In an institution with both ID physicians and an ASP, there may also be professional friction if one is seen to encroach on the clinical domain of the other. Patients’ primary physicians may also be confused if conflicting recommendations were received from the ID physicians and the ASP. In the majority of local institutions, the ASPs do not audit patients who are under the active review of an ID physician (data not shown). Nonetheless, there may be benefits for patients – particularly in large clinical institutions with high patient workload – if ASPs and ID physicians provide independent reviews and cross-checks, providing an answer to the perennial question of "quis custodiet ipsos custodes" (who shall watch the watchmen) in the context of antimicrobial prescribing and stewardship. Our results suggest that such an approach can be complementary. Concordant recommendations were made for the vast majority of patients reviewed by both ASP and ID physicians. Where recommendations have differed, patients did not have worse outcomes when the ASP’s recommendations were preferred. Although patients where the ASP recommendations were accepted appeared to have better clinical response at Day 7 post-recommendation, it is plausible that this is confounded by primary physicians preferring ID physicians’ recommendations over ASP recommendations in the setting where patients had been more ill or were clinically deteriorating. Unfortunately there were insufficient data and patients to clarify this. Anecdotally, primary physician confusion was minimal, with most teams recognizing the different roles and review processes of the ID physicians and the ASP.

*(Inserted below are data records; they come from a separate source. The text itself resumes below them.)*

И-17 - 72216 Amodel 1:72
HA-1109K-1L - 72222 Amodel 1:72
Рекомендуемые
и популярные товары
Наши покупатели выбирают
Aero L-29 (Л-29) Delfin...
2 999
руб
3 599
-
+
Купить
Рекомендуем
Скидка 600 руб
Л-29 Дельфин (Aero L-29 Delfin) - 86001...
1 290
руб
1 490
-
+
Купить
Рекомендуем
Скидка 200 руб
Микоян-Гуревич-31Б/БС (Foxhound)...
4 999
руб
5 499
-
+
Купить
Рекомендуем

A compromise approach would be to initiate discussions between ID physicians and the ASP each time there is a disagreement about antimicrobial prescribing recommendations. This will reduce although probably not eliminate conflicting recommendations to the patients’ primary physicians, and may be ideal in most institutional settings where the clinical workload is not overwhelming.

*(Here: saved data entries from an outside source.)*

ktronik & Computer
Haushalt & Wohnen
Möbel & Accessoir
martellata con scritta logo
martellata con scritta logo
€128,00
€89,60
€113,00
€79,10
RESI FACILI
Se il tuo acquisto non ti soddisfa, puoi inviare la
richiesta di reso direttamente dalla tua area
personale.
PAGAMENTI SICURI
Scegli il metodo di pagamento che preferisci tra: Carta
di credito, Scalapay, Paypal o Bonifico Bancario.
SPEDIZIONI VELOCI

Our other results are unsurprising in finding that higher age and having a hematological or oncological (the patients mostly had hematological malignancies) condition were associated with subsequent clinical deterioration, and most unplanned admissions for patients from this department were for the development of febrile neutropenia post-chemotherapy. Because data for calculating acute physiological scores were not collected as part of the study, and the number of deaths was relatively small, there were no significant co-variates associated with 30-day mortality found.
Our audit is primarily limited by the relatively small patient numbers and the methodology. The definition of clinical deterioration was also very broad and data collection for this variable was performed as a routine function of the ASP (and therefore not blinded with respect to whether ASP recommendations were accepted). Nonetheless, the results appear robust and it is difficult if not impossible to run a prospective study within a single institution – perhaps cluster randomization will be required to determine if an approach of independent reviews and recommendations by both ID physicians and ASPs will positively benefit clinical care. We have also not rigorously audited the results in terms of the cost-savings of ASP recommendations vis-à-vis ID physicians’ recommendations. One final major limitation of this audit is that the findings may not be applicable outside of our institution or country, as cultural differences may significantly affect the success or failure of such practices.

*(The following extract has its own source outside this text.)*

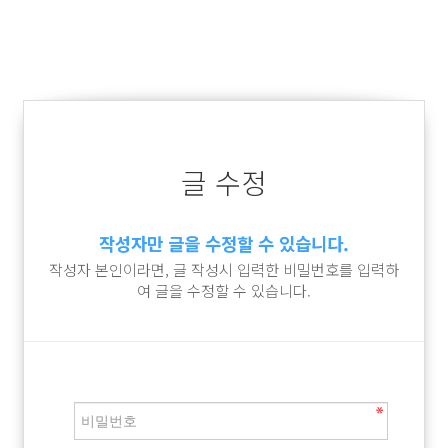
글 수정
작성자만 글을 수정할 수 있습니다.
작성자 본인이라면, 글 작성시 입력한 비밀번호를 입력하
여 글을 수정할 수 있습니다.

In conclusion, we have demonstrated that independent reviews by both ID physicians and ASPs can be compatible within a large tertiary university hospital, providing primary physicians even in situations of conflicting recommendations viable alternative antimicrobial prescribing recommendations. This approach will also not result in social or professional conflict between ID physicians and ASPs provided that communication is good. Initiating early discussions between ID physicians and ASPs in situations where antimicrobial prescribing advice differs may significantly reduce the number of conflicting recommendations.